* [Goal of the exercise]: Could you write out the text of every entry below again, substituting "Nilfisk" for "Elvita" wherever it appears and changing nothing else? Omit the pictures from your answer.

Dataset entries START

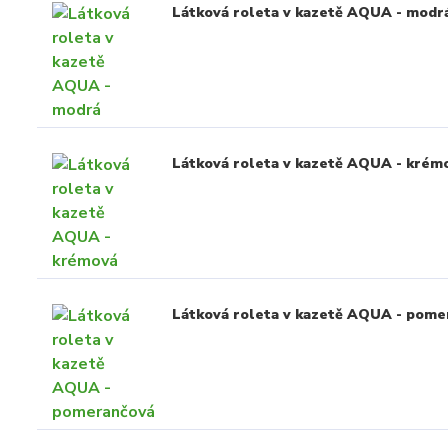
Látková roleta v kazetě AQUA - modr
Látková roleta v kazetě AQUA - krém
Látková roleta v kazetě AQUA - pome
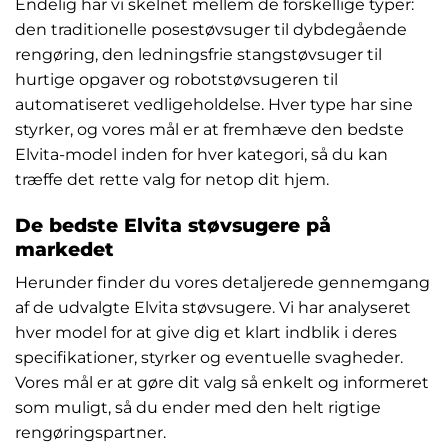
Endelig har vi skelnet mellem de forskellige typer:
den traditionelle posestøvsuger til dybdegående
rengøring, den ledningsfrie stangstøvsuger til
hurtige opgaver og robotstøvsugeren til
automatiseret vedligeholdelse. Hver type har sine
styrker, og vores mål er at fremhæve den bedste
Elvita-model inden for hver kategori, så du kan
træffe det rette valg for netop dit hjem.
De bedste Elvita støvsugere på
markedet
Herunder finder du vores detaljerede gennemgang
af de udvalgte Elvita støvsugere. Vi har analyseret
hver model for at give dig et klart indblik i deres
specifikationer, styrker og eventuelle svagheder.
Vores mål er at gøre dit valg så enkelt og informeret
som muligt, så du ender med den helt rigtige
rengøringspartner.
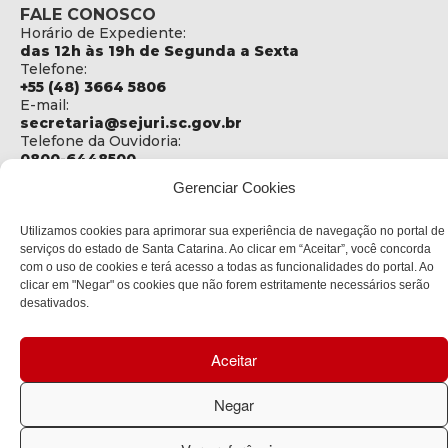
FALE CONOSCO
Horário de Expediente:
das 12h às 19h de Segunda a Sexta
Telefone:
+55 (48) 3664 5806
E-mail:
secretaria@sejuri.sc.gov.br
Telefone da Ouvidoria:
0800-6448500
Gerenciar Cookies
ENDEREÇO
SEJURI - Secretaria de Estado de Justiça e Reintegração
Utilizamos cookies para aprimorar sua experiência de navegação no portal de
Social
serviços do estado de Santa Catarina. Ao clicar em “Aceitar”, você concorda
Rua Fúlvio Aducci, 1214 - Loja 06
com o uso de cookies e terá acesso a todas as funcionalidades do portal. Ao
Bairro:
clicar em "Negar" os cookies que não forem estritamente necessários serão
Estreito - Florianópolis - SC
desativados.
CEP:
88075-000
Aceitar
Política de privacidade
Negar
Copyright © 2023 Todos os Direitos Reservados SC - Governo de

Dataset entries END

* [Solution for this task]:
Látková roleta v kazetě AQUA - modr
Látková roleta v kazetě AQUA - krém
Látková roleta v kazetě AQUA - pome
Endelig har vi skelnet mellem de forskellige typer:
den traditionelle posestøvsuger til dybdegående
rengøring, den ledningsfrie stangstøvsuger til
hurtige opgaver og robotstøvsugeren til
automatiseret vedligeholdelse. Hver type har sine
styrker, og vores mål er at fremhæve den bedste
Nilfisk-model inden for hver kategori, så du kan
træffe det rette valg for netop dit hjem.
De bedste Nilfisk støvsugere på
markedet
Herunder finder du vores detaljerede gennemgang
af de udvalgte Nilfisk støvsugere. Vi har analyseret
hver model for at give dig et klart indblik i deres
specifikationer, styrker og eventuelle svagheder.
Vores mål er at gøre dit valg så enkelt og informeret
som muligt, så du ender med den helt rigtige
rengøringspartner.
FALE CONOSCO
Horário de Expediente:
das 12h às 19h de Segunda a Sexta
Telefone:
+55 (48) 3664 5806
E-mail:
secretaria@sejuri.sc.gov.br
Telefone da Ouvidoria:
0800-6448500
Gerenciar Cookies
ENDEREÇO
SEJURI - Secretaria de Estado de Justiça e Reintegração
Utilizamos cookies para aprimorar sua experiência de navegação no portal de
Social
serviços do estado de Santa Catarina. Ao clicar em “Aceitar”, você concorda
Rua Fúlvio Aducci, 1214 - Loja 06
com o uso de cookies e terá acesso a todas as funcionalidades do portal. Ao
Bairro:
clicar em "Negar" os cookies que não forem estritamente necessários serão
Estreito - Florianópolis - SC
desativados.
CEP:
88075-000
Aceitar
Política de privacidade
Negar
Copyright © 2023 Todos os Direitos Reservados SC - Governo de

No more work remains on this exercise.